Monday, April 02, 2007

Palm Sunday Vindication


The grand procession of our Lord into the city of Jerusalem on Palm Sunday is best seen according to the backdrop of the events in the life of David and Solomon. Remember those? King David was old and rather out of the loop, on his deathbed (I love how the KJV puts it, “he gat him no heat”). They gave him Abishag to keep him warm, although “he did not know her,” i.e., there was nothing untoward about this arrangement. During these last days of the king, the treacherous Adonijah decided it was time to usurp the throne, and he set the wheels in motion to make himself king, thinking he could get away with this because David would never know. Solomon was just a clueless boy, and his mother Bathsheba was powerless to stop it. So she spoke to Nathan, and the two of them decided to try to tell David, in last-ditch hopes of putting a stop to the travesty. David had promised the throne to Solomon, and that according to the word of God. So she went into his chamber and told him, and Nathan came in after, to back up her testimony. Was it too late? David, in his last great kingly act, mustered his waning strength to decree that Solomon must be crowned king at once, and all the customary preliminary steps (at which Adonijah was even now busily working) were, by this decree to be bypassed.

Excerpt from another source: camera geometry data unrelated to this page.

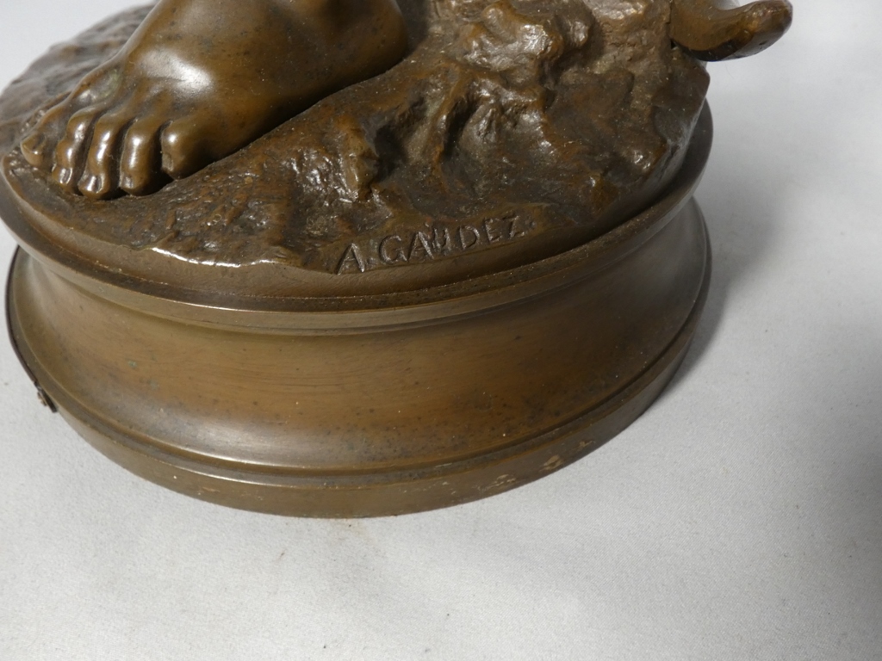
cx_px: 441
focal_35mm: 26
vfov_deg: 53.1
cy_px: 330
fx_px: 662
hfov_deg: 67.3
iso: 250
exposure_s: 1/80
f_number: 3.1
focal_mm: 4.6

Solomon was placed on David’s mule and sent into Jerusalem, amid cries of God save King Solomon! “And the people piped with pipes, and rejoiced with great joy, so that the earth rent with the sound of them.” The Psalm appropriate to the occasion would have been the 118th, including this: Save now . . . Blessed be he that cometh in the name of the Lord!” And this great noise of rejoicing was the sound of vindication, an occasion at which Adonijah, when he saw it, knew the jig was up.

The entry of our Lord Jesus Christ is a resounding acclamation that He is the Greater Solomon, and the vindication of His truth against the scribes and Pharisees. Indeed the Lucan account of it has these words: “Peace in heaven, and glory in the highest,” not only reminiscent of the angelic announcement at His birth, but more importantly declaring Him the true Prince of Peace, Shalom, Solomon. And the Pharisees and their allies are as struck as had Adonijah had been. No wonder they would complain to Pilate about what he affixed to the cross, “The King of the Jews.” Those placards were supposed to tell the offense of the criminal, as a deterrent to others. Thus, to Christ’s enemies, the offense was that He said He was the king of the Jews. To say that He was the King of the Jews was to turn it all on its head, and make Him the Greater Solomon.

This was Pilate’s richest mockery: Ecce homo! You want your own king? Here he is, folks, a pitiful worm.

And yet in fact, this is faith’s greatest hour and vindication, for faith believes where it cannot see. The glory of Christ is His cross. His crown is of thorns. His death is His victory. And He is our King (is He not risen from the dead?). And so we cry hosanna (God save the King!) evermore.

2 comments:

Anonymous said...

"And yet in fact, this is faith’s greatest hour and vindication, for faith believes where it cannot see."

Well...how about, "faith believes what the eyes cannot see."

Because faith does see! That's what faith is: things hoped for made real here and now, and the and unseen things made evident. (Heb. 11:1)

Anastasia

Fr BFE said...

Same thing. Faith trusts in the darkness.